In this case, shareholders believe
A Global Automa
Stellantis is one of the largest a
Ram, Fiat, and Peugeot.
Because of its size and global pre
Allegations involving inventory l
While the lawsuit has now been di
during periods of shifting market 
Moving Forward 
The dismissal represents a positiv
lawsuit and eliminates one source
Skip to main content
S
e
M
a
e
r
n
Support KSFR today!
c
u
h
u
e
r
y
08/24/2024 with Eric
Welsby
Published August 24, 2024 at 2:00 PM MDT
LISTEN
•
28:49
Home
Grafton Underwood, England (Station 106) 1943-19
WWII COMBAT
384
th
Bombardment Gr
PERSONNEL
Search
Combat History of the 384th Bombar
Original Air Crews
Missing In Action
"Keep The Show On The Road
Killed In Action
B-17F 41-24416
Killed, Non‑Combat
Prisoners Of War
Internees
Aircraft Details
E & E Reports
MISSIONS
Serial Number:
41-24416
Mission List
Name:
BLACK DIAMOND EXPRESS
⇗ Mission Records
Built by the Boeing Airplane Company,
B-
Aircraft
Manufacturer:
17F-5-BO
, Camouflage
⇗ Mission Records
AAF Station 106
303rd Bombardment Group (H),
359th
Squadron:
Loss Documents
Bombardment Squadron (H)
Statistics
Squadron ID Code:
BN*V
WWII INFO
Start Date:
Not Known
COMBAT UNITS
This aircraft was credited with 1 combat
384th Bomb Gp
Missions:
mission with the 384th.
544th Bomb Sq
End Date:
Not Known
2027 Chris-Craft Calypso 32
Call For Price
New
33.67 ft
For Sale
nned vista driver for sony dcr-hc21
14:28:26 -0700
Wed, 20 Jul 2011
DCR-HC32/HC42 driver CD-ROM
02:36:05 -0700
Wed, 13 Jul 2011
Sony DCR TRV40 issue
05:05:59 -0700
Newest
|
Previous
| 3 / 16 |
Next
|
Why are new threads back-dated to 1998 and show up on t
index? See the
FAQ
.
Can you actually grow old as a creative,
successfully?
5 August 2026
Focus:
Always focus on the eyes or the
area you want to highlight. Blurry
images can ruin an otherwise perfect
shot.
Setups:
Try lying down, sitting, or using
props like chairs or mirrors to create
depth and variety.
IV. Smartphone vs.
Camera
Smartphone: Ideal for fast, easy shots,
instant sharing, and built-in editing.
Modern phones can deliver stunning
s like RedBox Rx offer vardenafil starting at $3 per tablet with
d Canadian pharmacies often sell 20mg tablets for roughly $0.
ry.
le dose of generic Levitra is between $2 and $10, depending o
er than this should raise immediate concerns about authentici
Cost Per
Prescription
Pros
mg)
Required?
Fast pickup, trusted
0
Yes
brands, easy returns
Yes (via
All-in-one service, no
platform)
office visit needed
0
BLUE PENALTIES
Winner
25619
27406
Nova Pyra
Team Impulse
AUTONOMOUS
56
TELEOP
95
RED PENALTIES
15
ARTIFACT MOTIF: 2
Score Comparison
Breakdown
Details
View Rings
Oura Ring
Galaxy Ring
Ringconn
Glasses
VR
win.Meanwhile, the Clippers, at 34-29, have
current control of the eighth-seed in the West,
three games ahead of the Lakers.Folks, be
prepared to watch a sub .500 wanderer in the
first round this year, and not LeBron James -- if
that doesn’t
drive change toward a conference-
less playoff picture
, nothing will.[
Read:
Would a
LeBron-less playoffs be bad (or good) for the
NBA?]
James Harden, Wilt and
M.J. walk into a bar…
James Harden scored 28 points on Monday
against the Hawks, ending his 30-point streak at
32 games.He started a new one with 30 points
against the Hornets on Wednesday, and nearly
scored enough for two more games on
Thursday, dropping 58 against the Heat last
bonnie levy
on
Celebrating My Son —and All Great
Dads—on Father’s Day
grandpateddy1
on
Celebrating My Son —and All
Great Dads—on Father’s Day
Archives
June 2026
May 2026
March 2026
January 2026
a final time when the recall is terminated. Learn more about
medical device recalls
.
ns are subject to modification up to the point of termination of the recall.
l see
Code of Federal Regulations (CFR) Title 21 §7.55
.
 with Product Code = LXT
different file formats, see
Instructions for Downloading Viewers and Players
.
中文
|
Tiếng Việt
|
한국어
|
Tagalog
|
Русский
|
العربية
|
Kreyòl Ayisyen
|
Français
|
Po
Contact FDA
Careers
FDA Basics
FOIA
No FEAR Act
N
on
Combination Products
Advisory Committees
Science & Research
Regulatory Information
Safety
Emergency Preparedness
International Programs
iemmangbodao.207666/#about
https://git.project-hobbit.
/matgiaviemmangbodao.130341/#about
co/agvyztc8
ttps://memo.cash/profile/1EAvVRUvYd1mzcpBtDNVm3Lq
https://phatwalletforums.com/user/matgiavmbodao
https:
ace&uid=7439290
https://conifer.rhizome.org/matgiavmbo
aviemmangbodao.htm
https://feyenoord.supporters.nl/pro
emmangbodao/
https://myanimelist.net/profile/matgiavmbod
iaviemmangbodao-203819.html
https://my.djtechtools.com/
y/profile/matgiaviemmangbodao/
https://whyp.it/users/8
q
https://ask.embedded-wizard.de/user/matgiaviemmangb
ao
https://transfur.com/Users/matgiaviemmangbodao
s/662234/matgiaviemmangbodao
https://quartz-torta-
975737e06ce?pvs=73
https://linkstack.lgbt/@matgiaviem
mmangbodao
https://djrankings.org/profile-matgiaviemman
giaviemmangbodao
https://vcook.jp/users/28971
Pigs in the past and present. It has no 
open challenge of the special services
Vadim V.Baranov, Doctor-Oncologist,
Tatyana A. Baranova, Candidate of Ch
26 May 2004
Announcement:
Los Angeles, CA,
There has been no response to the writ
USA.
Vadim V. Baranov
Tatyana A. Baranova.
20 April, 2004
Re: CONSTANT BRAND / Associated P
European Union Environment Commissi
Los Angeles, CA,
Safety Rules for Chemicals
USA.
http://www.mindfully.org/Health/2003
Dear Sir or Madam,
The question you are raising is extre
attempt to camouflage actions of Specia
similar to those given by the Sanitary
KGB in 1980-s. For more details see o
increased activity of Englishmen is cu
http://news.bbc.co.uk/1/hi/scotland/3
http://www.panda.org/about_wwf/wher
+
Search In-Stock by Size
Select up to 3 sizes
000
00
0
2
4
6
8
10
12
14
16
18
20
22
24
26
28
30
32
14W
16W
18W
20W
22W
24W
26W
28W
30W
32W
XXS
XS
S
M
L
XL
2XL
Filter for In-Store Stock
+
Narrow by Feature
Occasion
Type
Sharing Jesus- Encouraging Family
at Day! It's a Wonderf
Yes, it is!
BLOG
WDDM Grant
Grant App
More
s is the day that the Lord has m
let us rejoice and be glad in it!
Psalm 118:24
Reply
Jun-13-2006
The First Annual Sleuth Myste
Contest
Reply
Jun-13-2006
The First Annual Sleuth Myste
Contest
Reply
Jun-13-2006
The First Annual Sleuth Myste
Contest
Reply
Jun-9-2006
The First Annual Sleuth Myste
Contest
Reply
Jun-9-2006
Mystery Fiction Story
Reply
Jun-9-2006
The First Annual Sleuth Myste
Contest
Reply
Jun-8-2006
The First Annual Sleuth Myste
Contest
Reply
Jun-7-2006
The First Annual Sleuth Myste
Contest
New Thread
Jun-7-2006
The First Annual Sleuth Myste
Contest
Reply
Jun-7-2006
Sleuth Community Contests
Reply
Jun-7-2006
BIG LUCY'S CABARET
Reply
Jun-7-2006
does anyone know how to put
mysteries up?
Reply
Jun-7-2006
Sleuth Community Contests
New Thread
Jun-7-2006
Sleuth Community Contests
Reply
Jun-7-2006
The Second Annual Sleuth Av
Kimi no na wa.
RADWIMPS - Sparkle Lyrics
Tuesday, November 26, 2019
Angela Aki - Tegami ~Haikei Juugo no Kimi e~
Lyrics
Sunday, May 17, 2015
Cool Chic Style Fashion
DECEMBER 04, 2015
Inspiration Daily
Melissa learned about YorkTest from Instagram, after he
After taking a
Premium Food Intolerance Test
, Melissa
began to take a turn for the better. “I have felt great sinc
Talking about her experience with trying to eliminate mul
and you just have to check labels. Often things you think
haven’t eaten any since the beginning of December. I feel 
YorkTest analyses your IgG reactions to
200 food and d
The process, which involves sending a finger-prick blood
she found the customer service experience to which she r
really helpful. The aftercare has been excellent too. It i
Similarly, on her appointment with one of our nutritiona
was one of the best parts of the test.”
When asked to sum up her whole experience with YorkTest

● ● ● ● ● ● ●

- _The problem_:
Using the records above, copy every line that has the word "Code" in it.

- _Finished task_:
Squadron ID Code:
Code of Federal Regulations (CFR) Title 21 §7.55
 with Product Code = LXT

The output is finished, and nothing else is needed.